Text to read —

Its even worse than you describe, its by name. It doesn't have to be the same IAM user, that user just have to have the same username as the original creator. Support told me this when we got locked out of our cluster and the creator had moved on to other things.


Yeah, unfortunately for security minded folks the unique ID of the IAM security principal isn't used instead of (or in conjunction with) the ARN. Or perhaps fortunately if you are blindsided by a security setting that makes you wonder how thorny it is on the backend if this shipped to production in the first place. I experienced something similar. We tried recreating it on a whim thinking it wouldn't work but needless to say everyone on that call was surprised.

I know they did (do?) some weird stuff exposing the control plane with VPC Endoints that seem like some kind of weird hybrid of AWS-managed endpoints and privatelink. I always wondered how scrappy the team had to be at the beginning when they were still pushing ECS hard.

Provided data —
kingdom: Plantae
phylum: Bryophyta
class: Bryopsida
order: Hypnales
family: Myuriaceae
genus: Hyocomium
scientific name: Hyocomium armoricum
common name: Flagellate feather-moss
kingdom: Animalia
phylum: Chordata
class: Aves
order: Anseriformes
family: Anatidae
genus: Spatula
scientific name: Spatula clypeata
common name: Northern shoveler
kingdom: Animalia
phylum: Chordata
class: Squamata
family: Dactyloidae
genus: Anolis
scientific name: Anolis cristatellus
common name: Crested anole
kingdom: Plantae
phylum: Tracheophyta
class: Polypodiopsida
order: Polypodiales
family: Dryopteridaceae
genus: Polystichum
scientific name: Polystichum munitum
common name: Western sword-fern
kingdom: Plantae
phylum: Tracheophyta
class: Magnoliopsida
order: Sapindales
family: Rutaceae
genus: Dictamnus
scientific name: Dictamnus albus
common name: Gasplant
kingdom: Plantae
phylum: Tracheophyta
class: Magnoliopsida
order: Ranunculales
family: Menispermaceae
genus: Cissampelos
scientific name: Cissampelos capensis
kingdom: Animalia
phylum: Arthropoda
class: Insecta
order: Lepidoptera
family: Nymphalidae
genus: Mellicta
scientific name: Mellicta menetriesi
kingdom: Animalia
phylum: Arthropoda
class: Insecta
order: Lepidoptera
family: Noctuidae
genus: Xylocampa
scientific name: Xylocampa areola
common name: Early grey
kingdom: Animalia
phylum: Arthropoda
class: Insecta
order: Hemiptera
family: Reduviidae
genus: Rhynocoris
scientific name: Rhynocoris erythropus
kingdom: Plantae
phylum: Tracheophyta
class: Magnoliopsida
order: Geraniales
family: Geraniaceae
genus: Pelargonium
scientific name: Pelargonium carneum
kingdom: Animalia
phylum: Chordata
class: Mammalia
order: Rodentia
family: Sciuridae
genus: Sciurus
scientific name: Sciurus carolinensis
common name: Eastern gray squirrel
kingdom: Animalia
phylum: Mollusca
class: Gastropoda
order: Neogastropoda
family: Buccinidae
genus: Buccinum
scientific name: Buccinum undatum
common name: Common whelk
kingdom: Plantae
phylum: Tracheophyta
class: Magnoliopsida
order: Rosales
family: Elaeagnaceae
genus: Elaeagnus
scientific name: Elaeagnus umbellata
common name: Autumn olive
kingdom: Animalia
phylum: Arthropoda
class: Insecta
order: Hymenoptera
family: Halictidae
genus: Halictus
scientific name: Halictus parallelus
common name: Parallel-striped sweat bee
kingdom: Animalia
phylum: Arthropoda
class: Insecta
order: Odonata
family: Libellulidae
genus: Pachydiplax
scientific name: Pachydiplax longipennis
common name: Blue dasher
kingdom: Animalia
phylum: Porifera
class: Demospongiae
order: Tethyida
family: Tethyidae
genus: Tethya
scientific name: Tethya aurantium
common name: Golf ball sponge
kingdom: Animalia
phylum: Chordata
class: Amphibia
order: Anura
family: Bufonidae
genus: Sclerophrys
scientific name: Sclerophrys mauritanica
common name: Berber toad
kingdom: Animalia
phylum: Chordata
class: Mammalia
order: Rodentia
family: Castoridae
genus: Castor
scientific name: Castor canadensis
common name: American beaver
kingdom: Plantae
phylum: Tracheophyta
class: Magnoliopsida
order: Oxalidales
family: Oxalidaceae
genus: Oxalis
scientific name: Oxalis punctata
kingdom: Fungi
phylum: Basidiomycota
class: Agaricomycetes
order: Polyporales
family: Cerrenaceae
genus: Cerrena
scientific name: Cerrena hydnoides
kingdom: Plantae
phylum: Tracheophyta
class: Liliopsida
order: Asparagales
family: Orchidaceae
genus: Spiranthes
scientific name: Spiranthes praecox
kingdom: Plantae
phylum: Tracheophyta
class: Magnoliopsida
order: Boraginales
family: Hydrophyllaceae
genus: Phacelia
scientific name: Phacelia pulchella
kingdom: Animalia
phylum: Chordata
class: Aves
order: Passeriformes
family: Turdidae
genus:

Complete the following —
(1) Answer the following from the comments on cluster access:
(a) According to the first comment, what must a user share with the original creator in order to gain access?
(b) According to the second comment, which identifier is not used instead of, or in conjunction with, the ARN?
(c) According to the third comment, which service was the team still pushing hard at the beginning?
(2) Condense the paragraph of the comments on cluster access that begins "Yeah, unfortunately for security minded folks" into a shorter version that retains its main facts.

Task responses —
(1)
(a) The same username as the original creator.
(b) The unique ID of the IAM security principal.
(c) ECS.

(2) The unique ID of the IAM security principal is not used instead of, or alongside, the ARN. That is unfortunate for the security-minded, though perhaps fortunate for anyone blindsided by the setting. It also raises the question of how thorny the backend must be if this reached production. I had a similar experience: we tried recreating it on a whim, expecting it not to work, and everyone on the call was surprised.